For those less familiar with the region, here is a bathy map of the area.
 

It is about 90 nmi from PT to Oly by boat.  On the west coast of the US, we have a mixed semi-diurnal tide pattern, which looks like this at Seattle:


We have two highs and two lows and they are typically not equal, giving rise to a higher high water (HHW) and a lower low water (LLW) each day. A sample day's tide in Oly at the time of this writing is given below, which are typical values.


We can find more extreme tides in this area if we look for a new or full moon near a solstice, and without hunting for the best we can get this:


So even though we are not in Alaska, we can get high tide ranges in Puget Sound (- 4 ft to + 16 ft).  At this same time you would also get ranges of -4 to about 12 in Seattle

For the barometer work––and for navigation work––we need to know not just the tides but also the MHW and MLW values.  These vary along the Sound approximately as shown here:

These are numerical computations (real data below) which I show because they are already plotted!  This and other pictures presented here are from a tidal research paper called: Tidal Datum Distributions in Puget Sound, Washington, Based on a Tidal Model, NOAA Technical Memorandum OAR PMEL-122, Nov. 2002, by H.O. Mofjeld, A.J. Venturato, V.V. Titov, F.I. Gonzalez, J.C. Newman.  Their goal was to compute all of these values and compare with the tide gauge data, and they did a good job of it. 

I will show the actual numerical data at the end, but this nice plot shows what is going on.  The left is PT; the right is Oly. Again, the fact that these two places are actually only 166 km apart is not important now!

One could extract the MSL correction from a drawing like this, but the actual computation using real values is not hard, so we do not need that.  But we do see that the deeper you go into a tidal estuary, the higher the tides and the larger the correction.  This example is for Puget Sound, but you would get the same type of data going into San Francisco Bay, or Chesapeake Bay, or New York Harbor.

This plot shows that if you were doing the correction at MHH tide in Oly, you would have a MSL correction of about 2m (6.6 ft, which is 0.2 mb). At LLW it is about 2.5m (8.2 ft = 0.3 mb).

One interesting result that can be pulled from the above plot (or actual data) is shown below:

Throughout the Sound, the MSL is about 60% of the MWH, and that offers a quick way to make the correction. For example, if MHW were 10 ft and the tide is now 13 ft, then the correction is about 13 - 6 = 7 ft. In other words, if your barometer is 5 ft above the water line and the tide is 13 ft in a region where the MHW  is 10 ft, the the height you use to correct to sea level pressure is not 5 ft, it is 12 ft.  The mean sea level is 7 ft under water.

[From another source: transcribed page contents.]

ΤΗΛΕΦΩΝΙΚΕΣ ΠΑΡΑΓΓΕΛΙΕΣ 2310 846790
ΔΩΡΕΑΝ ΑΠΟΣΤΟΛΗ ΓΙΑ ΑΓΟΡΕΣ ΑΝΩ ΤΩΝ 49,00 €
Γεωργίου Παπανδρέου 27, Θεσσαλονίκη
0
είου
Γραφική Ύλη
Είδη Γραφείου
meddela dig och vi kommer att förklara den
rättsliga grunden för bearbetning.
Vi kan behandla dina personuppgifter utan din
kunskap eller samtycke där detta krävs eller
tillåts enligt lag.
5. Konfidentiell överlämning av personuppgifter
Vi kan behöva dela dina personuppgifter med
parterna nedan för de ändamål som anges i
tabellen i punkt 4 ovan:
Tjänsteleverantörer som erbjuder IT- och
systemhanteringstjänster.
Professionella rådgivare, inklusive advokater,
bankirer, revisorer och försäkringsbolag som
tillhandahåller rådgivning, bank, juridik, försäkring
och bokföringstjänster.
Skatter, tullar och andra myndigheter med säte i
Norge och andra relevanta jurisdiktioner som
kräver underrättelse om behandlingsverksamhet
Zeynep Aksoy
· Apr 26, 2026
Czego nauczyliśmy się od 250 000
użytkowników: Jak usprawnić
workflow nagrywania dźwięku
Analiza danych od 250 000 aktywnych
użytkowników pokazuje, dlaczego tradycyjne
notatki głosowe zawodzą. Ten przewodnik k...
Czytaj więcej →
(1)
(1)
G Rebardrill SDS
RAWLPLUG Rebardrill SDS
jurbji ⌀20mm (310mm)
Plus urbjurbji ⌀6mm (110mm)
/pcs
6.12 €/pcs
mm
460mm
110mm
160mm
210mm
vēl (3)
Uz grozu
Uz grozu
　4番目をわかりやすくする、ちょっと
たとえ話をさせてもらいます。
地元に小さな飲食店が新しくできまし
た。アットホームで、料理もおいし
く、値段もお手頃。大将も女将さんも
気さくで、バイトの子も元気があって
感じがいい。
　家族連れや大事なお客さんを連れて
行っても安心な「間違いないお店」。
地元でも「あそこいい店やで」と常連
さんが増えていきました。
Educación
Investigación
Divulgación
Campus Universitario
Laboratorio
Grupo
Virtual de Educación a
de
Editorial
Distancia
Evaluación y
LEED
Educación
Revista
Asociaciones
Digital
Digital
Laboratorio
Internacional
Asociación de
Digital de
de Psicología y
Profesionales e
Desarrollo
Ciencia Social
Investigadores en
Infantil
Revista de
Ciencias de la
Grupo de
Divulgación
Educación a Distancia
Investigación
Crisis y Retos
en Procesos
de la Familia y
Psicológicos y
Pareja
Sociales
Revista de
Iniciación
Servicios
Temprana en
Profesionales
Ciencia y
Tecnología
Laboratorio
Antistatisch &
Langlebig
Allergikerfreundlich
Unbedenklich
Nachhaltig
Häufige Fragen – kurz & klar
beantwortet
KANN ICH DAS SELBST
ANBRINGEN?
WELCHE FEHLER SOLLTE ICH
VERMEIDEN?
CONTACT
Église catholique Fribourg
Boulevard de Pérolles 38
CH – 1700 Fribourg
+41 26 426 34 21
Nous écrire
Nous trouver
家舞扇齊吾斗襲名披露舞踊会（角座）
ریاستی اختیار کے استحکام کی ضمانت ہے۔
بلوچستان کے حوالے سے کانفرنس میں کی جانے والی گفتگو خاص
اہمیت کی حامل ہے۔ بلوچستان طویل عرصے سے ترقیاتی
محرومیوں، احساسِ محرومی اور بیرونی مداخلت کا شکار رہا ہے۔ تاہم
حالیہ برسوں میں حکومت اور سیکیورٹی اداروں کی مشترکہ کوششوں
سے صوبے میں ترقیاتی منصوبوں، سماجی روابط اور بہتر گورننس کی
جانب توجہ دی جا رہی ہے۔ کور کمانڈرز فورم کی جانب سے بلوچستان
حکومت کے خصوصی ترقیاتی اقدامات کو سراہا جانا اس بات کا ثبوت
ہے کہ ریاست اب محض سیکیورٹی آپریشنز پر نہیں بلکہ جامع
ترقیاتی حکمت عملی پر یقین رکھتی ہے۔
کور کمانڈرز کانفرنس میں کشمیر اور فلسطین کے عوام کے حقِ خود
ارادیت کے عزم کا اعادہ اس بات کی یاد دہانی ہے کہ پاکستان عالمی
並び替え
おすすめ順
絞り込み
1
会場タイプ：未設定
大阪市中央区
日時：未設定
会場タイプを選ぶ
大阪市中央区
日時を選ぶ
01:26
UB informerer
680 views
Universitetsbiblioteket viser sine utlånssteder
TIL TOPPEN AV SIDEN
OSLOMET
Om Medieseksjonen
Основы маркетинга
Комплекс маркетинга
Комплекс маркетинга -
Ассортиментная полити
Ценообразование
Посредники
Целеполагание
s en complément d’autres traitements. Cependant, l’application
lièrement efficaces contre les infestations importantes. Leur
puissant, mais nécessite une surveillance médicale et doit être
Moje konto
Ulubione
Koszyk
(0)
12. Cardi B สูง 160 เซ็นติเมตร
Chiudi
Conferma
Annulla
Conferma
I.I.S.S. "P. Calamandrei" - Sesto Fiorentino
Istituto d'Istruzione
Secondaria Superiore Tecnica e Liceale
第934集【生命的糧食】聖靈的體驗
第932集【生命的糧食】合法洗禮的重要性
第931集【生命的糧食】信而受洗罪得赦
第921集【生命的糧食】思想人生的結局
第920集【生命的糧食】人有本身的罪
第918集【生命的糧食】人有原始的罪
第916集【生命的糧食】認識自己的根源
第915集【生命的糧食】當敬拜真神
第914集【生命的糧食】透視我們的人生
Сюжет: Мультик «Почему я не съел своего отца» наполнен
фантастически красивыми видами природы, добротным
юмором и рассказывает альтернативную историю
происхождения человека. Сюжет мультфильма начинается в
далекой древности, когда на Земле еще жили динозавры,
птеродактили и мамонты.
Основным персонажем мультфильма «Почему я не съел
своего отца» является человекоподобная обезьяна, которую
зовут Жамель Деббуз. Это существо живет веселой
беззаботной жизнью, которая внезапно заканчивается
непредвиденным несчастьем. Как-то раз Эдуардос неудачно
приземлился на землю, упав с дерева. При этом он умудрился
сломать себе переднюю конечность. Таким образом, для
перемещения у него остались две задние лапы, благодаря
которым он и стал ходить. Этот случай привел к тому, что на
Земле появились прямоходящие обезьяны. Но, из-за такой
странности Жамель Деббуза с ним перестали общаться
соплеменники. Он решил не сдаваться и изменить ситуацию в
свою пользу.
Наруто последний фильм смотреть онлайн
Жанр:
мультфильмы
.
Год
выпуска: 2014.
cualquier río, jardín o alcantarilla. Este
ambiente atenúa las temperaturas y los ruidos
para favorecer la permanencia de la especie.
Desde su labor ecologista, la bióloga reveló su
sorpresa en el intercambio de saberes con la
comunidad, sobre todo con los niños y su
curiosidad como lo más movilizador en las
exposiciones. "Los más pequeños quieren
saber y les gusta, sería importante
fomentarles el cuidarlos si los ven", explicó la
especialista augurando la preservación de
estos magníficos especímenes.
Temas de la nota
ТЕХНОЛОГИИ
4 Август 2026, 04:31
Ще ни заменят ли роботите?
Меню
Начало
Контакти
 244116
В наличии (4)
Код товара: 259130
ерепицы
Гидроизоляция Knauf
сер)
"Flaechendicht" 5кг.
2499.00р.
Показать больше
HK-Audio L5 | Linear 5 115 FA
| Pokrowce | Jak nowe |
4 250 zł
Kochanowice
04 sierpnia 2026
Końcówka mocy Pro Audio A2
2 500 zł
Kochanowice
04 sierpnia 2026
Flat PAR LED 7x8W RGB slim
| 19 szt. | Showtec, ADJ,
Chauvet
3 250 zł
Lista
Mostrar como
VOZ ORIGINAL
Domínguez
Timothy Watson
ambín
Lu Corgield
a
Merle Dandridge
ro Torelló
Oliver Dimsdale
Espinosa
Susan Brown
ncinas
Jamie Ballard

And now at this point I can imagine what might be going through the minds of the reader: Wow!  Why bother with this at all?  That is fair enough. In Puget Sound this is a small effect in all but rare cases, but we would not know that without some analysis... and we can be happy we are in Puget Sound and not near Anchorage, where the tide range can be more like 30 ft, or the Bay of Fundy at 50+ ft.

Each little bit matters if you want to do your best.  That is, if you have a good barometer that can give a dependable pressure to within a couple tenths of a mb, then we do not want to lose accuracy we do not need to––or we do not want to question our good barometer that seems off 0.3 mb at a very low tide when it had been so good in the past.  Likewise we want to know accurately the barometer height above the water line, and not just guess it.  It is analogous to the Height of Eye needed in celestial navigation sights.  Rather than guess it, take the time to measure it once then that uncertainty goes away.

For completeness, below are the actual tide data from Puget Sound and adjacent waterways.  You could piece this together from NOAA data online for any other large tidal estuary.

This compilation is from the same paper quoted above. You can disregard the two geodetic datums listed, which are not related to our discussion.  MHW and MLW are listed on most charts. There is typically a table showing multiple values for a small scale chart.